Soil Association And NFU Clash Over Antibiotic Report

UK - The Soil Association and the NFU have clashed over the findings of a Government report into anti-microbial resistance in humans and farmed animals.
calendar icon 20 July 2007
clock icon 2 minute read

The organic body accused the Government of ‘misleading’ the public about the ‘excessive use of antibiotics’ on farms in the report.

But the NFU hit back accusing the Soil Association of ‘scaremongering’ and using selective and outdated data to back its own agenda.

The document has brought together data from Defra, the Department of Health, the Food Standards Agency and other Government agencies to provide the first ‘overarching report’ on bacterial resistance to chemicals and antibiotics in farm animals, humans and food.

It is a response to ‘growing concerns’ that the problem is making it harder to treat disease in humans and animals and that resistant bacteria in animals may transfer to humans via food, creating ‘superbugs’ like MRSA.

One of the most alarming findings was that resistance in humans to vancomycin, the drug used to treat MRSA, in a strain of the bug, Enterococci, was estimated at 13-45 per cent.

But when the same bacteria was tested in pigs, only two out of 223 samples taken were resistant. This, the report said, probably reflected the fact that vancomycin was no longer permitted for use in pigs in the EU for a number of years, along with other antibiotics.
——————
REQUIREMENT A:
From the article on the antibiotic report clash, copy word for word the passage beginning at the words "But the NFU" and stopping after "humans and food.".
REQUIREMENT B:
According to the article on the antibiotic report clash, how many of the 223 samples taken from pigs were resistant?
The material plays no part in any of this.

PROVIDED MATERIAL:
——————
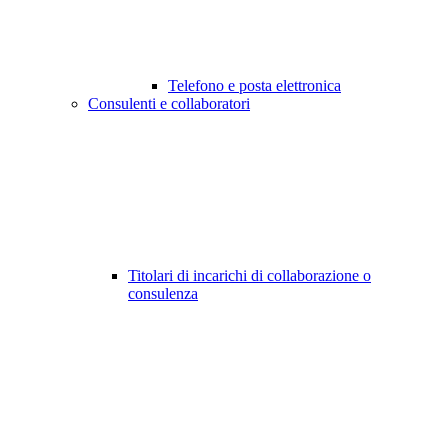
Telefono e posta elettronica
Consulenti e collaboratori
Titolari di incarichi di collaborazione o
consulenza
——————
ANSWER AREA A:
But the NFU hit back accusing the Soil Association of ‘scaremongering’ and using selective and outdated data to back its own agenda.

The document has brought together data from Defra, the Department of Health, the Food Standards Agency and other Government agencies to provide the first ‘overarching report’ on bacterial resistance to chemicals and antibiotics in farm animals, humans and food.

ANSWER AREA B:
Two of the 223 samples were resistant.